##### TEXTE EXTRAIT #####
07:46 Et donc depuis ?
07:48 On a des gens rodés autour du collège, je ne sais pas,
07:52 alors que là, franchement, c'est une école primaire,
07:55 c'est une école élémentaire qui doit être protégée.
07:59 Il n'a rien à faire là, il n'a pas le choix, je ne suis pas en déconne,
08:02 mais moi je me mets à la place de ses parents,
08:04 des parents de ses deux filles, qui ont été blessées.
08:08 Oui, ça a créé beaucoup d'émotions.
08:10 Merci Jean-Paul d'avoir partagé vos interrogations et votre émotion avec nous ce matin.
08:13 Ces deux filles sont sûrement choquées à vie.
08:16 Choquées à vie, oui, elles sont sorties de l'hôpital, ça c'est une certitude,
08:19 on a eu l'info et on est en mesure de le dire ce matin.
#####
▶ [CONSIGNE]: Selon le texte extrait, qu'affirme-t-on avec certitude au sujet des deux filles blessées ?
##### DONNÉES ENREGISTRÉES #####
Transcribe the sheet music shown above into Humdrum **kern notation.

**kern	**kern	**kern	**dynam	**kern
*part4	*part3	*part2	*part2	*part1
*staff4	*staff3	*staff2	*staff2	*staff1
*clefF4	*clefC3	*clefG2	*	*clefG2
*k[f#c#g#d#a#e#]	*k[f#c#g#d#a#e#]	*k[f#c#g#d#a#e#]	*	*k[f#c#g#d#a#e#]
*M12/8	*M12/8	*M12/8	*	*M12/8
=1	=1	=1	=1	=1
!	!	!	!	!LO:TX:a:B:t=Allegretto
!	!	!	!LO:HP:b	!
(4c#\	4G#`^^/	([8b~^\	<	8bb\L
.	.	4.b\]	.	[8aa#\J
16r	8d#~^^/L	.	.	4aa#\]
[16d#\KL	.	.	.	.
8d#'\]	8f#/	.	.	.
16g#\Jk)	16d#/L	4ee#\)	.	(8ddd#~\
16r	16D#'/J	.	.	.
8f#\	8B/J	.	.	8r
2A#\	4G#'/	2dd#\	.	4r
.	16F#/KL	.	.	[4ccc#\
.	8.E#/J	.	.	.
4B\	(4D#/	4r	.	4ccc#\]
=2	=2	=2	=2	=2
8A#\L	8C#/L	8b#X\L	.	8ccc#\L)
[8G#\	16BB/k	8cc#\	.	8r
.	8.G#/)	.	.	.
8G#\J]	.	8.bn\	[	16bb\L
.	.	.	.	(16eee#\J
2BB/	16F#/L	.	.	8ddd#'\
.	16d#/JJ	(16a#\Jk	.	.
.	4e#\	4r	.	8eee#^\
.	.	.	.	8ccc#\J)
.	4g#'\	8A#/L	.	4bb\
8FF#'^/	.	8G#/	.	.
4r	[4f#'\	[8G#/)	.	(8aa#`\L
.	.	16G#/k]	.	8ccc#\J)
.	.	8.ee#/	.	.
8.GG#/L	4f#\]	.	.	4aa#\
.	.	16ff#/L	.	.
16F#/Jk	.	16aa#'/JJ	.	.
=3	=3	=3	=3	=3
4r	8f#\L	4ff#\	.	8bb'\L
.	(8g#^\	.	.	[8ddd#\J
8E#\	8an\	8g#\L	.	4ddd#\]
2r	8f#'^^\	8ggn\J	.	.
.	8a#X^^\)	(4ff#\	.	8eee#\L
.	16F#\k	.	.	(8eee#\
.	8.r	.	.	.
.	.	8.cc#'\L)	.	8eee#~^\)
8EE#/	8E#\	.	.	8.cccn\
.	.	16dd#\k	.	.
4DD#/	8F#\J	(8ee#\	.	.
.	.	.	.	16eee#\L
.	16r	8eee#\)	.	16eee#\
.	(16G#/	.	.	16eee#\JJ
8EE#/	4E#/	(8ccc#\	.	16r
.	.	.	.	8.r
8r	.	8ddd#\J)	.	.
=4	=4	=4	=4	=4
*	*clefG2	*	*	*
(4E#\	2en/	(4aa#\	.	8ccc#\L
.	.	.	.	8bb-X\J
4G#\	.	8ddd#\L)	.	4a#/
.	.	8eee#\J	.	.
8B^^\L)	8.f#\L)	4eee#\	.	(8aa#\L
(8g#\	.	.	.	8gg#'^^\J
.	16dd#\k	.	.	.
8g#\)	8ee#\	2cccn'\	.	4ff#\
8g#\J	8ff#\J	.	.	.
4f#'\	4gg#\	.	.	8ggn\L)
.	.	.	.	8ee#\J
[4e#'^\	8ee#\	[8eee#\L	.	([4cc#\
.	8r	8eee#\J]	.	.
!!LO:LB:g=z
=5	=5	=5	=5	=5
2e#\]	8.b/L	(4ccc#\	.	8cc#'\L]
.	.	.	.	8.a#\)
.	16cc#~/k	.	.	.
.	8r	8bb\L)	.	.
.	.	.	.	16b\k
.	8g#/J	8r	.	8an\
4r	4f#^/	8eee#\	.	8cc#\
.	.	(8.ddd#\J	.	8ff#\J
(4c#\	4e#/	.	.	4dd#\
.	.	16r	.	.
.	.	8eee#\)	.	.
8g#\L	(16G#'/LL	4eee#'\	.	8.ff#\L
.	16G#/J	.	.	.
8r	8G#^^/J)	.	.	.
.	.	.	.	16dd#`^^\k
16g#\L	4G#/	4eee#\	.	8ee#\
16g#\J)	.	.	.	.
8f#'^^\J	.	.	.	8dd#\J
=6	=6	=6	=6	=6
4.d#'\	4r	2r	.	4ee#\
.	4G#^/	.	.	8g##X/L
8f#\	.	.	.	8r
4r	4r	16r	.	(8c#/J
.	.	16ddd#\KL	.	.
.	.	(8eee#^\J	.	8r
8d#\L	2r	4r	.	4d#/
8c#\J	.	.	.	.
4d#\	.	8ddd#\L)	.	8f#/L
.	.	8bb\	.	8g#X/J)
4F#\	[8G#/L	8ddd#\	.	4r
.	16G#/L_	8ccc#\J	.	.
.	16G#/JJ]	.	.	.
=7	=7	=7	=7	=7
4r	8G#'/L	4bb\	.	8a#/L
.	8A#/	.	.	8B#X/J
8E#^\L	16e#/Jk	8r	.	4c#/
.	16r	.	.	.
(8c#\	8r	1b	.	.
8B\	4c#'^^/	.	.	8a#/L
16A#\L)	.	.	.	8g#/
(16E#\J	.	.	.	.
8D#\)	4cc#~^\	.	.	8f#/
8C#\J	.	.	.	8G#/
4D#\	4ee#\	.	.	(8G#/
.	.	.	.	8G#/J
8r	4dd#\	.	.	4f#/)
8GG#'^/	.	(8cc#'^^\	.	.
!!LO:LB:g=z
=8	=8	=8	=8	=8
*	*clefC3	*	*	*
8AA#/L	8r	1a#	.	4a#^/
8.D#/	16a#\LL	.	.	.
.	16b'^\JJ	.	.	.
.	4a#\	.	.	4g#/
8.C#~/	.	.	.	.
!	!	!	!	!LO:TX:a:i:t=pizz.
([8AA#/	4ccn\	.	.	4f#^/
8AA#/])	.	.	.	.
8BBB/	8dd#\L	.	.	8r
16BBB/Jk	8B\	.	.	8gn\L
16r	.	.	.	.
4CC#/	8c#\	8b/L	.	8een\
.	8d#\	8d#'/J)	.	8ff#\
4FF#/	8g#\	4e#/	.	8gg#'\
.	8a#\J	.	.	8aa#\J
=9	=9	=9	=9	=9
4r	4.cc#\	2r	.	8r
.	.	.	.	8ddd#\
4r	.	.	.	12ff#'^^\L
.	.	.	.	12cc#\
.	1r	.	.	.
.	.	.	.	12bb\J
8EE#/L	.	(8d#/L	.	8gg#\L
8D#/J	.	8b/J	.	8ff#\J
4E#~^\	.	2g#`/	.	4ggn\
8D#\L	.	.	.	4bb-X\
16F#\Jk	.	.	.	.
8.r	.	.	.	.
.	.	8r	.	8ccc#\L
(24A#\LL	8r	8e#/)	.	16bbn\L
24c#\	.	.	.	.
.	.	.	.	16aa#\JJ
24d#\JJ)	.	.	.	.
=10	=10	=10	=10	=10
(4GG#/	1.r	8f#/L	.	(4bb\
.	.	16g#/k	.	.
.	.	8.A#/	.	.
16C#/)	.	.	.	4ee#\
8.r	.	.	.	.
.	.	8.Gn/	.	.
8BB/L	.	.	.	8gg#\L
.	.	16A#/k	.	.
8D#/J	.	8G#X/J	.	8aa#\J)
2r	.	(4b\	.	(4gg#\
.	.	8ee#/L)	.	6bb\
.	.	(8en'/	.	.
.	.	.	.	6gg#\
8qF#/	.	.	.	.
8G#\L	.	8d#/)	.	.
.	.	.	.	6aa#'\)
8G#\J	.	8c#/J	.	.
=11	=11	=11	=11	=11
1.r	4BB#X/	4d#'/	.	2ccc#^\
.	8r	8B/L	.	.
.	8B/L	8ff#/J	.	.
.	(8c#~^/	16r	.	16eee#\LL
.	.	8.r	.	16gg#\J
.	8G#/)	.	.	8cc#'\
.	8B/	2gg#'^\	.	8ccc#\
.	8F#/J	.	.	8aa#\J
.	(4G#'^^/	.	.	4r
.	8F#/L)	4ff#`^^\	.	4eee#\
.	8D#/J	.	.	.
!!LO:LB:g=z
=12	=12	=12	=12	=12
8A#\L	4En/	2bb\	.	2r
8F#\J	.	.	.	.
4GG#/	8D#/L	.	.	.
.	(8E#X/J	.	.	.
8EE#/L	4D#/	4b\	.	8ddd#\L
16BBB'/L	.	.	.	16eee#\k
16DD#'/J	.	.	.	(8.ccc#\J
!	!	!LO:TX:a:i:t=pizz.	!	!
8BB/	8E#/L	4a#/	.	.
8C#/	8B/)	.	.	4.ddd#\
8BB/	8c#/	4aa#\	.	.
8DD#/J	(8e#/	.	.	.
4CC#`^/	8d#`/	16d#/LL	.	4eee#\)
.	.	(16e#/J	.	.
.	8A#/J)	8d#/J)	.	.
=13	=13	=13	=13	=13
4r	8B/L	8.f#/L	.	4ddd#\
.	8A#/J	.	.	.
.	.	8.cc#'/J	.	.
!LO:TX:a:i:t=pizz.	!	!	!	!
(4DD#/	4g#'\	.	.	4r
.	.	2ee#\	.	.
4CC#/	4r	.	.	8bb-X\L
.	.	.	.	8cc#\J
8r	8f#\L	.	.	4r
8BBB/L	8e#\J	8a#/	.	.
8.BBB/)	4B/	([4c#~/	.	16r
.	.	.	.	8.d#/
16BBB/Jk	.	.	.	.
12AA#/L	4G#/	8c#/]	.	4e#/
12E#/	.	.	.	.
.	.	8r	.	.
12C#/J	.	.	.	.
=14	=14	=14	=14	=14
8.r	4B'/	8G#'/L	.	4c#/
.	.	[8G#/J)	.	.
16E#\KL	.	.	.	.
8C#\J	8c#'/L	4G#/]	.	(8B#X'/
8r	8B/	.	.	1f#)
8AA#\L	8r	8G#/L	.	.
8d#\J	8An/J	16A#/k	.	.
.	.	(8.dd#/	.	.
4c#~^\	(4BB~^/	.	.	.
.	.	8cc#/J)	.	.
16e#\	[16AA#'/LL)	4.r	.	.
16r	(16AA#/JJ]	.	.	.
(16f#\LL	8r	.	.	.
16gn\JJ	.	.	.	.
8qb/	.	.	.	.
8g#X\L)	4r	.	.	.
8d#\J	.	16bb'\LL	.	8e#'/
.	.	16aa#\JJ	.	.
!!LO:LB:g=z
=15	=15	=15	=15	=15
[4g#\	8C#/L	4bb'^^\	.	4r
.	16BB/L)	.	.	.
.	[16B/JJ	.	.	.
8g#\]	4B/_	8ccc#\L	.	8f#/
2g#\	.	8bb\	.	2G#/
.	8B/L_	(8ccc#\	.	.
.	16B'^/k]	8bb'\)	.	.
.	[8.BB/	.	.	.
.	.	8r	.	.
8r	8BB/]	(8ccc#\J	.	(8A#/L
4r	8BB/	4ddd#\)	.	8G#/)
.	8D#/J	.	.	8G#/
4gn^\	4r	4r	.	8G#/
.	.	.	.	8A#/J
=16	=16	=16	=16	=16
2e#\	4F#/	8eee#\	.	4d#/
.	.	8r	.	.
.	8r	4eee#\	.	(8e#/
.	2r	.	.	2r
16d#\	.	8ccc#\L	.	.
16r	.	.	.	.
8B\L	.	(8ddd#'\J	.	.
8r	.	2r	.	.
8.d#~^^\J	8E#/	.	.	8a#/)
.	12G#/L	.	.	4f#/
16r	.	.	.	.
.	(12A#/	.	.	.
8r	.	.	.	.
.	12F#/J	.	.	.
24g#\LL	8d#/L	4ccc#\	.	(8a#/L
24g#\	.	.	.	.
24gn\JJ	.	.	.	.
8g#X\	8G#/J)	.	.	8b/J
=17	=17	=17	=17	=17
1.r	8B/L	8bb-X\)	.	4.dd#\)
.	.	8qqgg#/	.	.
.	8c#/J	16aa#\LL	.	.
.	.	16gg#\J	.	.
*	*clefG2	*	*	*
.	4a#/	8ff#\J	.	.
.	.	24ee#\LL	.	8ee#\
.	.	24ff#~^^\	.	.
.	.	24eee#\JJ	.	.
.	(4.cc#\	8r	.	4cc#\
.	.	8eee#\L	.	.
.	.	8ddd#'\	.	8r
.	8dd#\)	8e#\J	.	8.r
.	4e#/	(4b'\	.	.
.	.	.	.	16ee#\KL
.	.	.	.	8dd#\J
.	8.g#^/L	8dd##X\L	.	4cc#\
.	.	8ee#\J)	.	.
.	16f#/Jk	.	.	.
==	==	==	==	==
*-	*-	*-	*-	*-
#####
▶ [RÉSULTAT CI-DESSOUS]: Elles sont sorties de l'hôpital.